The angle of view for most IR thermometers is too large in most cases so, if held even six inches away from the pipe, it will give an average temperature over the field of view. You have to hold it in contact with the pipe. The fact that the pipe is round is irrelevant.

Then there is the emissivity of the surface. If everything was painted matt black then they would not be too bad but on white or shiny copper they are both inaccurate and misleading if anyone believed the reading.
I agree that emissivity can be a problem, but only if the pipes have not been painted. IR thermometers are normally calibrated for an emissivity of about 0.95. Normal white paint use on pipes has an ε value of about 0.9, so it will read about 5% low, ie a temperature of 75C will read as 71 and 65C as 61.6. So your differential will be very slightly out, but not enough to worry about.

If you need to measure the temperature of an unpainted copper pipe, you can always wrap some black insulating tape round the pipe and measure the temperature off the tape.

Yes, I do own an IR thermometer and have done for many years.

I was going to carry out an experiment to compare the results of measuring the temperature off the pipe and off the surface of the rad, using my IP thermometer and my thermometer with a K type temperature probe (yes, I own one of those as well).
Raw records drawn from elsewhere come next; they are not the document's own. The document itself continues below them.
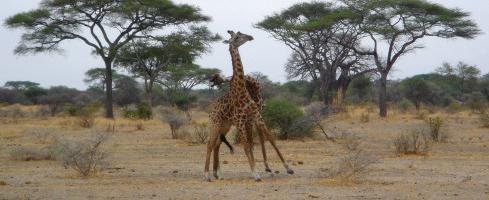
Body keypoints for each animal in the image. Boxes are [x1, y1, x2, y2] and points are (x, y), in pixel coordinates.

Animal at [203, 30, 294, 182]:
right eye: (237, 37)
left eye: (240, 33)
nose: (250, 37)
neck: (243, 92)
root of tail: (212, 109)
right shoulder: (241, 121)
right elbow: (247, 146)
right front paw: (256, 173)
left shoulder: (256, 117)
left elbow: (269, 139)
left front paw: (288, 168)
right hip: (215, 124)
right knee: (210, 144)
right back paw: (207, 175)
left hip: (225, 126)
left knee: (216, 144)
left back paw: (218, 174)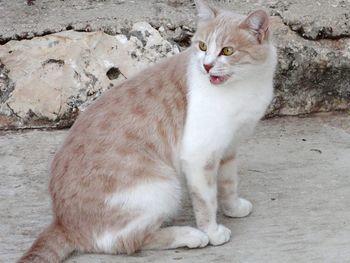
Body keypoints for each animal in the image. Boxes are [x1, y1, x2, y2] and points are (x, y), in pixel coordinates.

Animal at [18, 1, 276, 262]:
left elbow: (228, 183)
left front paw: (233, 207)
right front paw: (212, 232)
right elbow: (207, 201)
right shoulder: (199, 156)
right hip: (162, 186)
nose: (206, 65)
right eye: (202, 46)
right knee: (126, 242)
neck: (244, 85)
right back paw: (190, 235)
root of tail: (63, 223)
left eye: (227, 51)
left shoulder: (228, 147)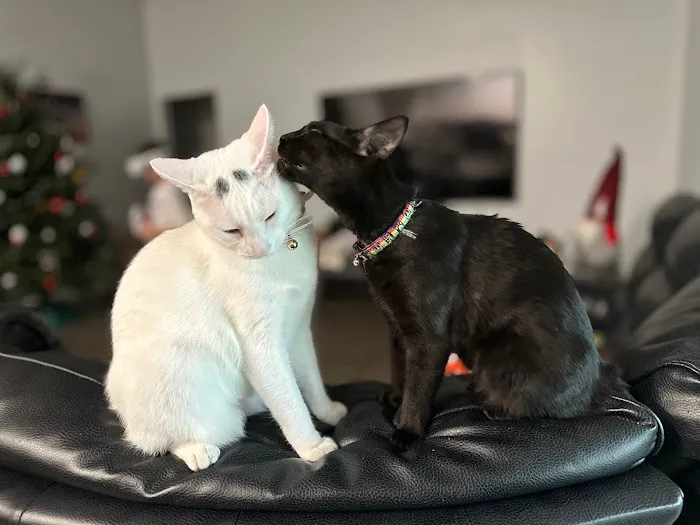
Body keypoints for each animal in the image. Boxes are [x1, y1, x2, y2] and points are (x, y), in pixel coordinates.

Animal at [106, 105, 347, 471]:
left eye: (269, 216)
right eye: (232, 231)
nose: (260, 248)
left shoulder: (299, 329)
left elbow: (310, 379)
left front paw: (328, 410)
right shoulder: (261, 348)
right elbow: (289, 400)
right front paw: (313, 448)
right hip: (178, 375)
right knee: (162, 440)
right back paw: (196, 449)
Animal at [276, 116, 625, 453]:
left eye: (314, 132)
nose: (281, 137)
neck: (393, 229)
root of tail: (603, 378)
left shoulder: (430, 339)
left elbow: (418, 387)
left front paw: (406, 431)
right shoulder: (397, 328)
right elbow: (400, 370)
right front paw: (395, 400)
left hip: (497, 357)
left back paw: (488, 402)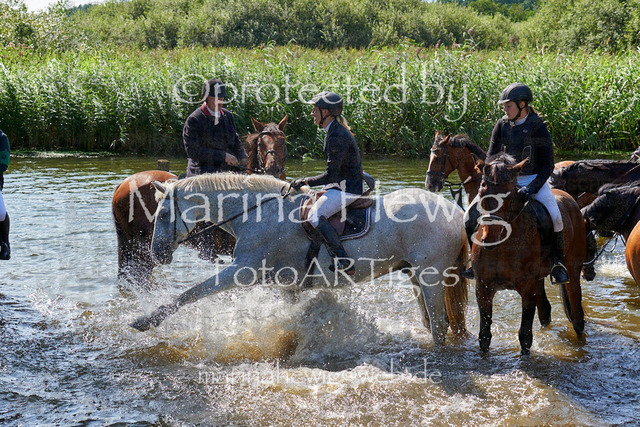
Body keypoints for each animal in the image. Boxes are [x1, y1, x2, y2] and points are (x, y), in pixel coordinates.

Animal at [129, 173, 470, 346]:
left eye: (163, 213)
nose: (157, 254)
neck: (259, 213)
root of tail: (456, 212)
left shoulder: (242, 272)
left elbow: (191, 293)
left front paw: (146, 321)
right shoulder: (286, 286)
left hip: (431, 277)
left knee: (439, 324)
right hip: (415, 276)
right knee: (432, 321)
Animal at [470, 154, 586, 355]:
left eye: (509, 195)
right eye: (482, 191)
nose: (489, 238)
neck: (502, 246)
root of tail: (570, 200)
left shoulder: (527, 289)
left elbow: (525, 336)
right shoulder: (483, 288)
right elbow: (484, 336)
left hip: (572, 270)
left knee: (577, 316)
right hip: (538, 278)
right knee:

However the heating is off - flow temp down to 25C - so it will have to wait for another day.
 
Thanks again for the info.

So would it affect the order the rads heat up if I didn't touch valves at all?

Cheers.

You seem to have some kind of fixation about the order that rads heat up!

Dont you realise that when properly balanced they all all heat up at the same rate commenserate with their size ?

What you should do is set ALL the lockshields to open just 1/2 turn and then make fine adjustments starting from that setting.

In reality it will be pretty well balanced without futher adjustments in most cases!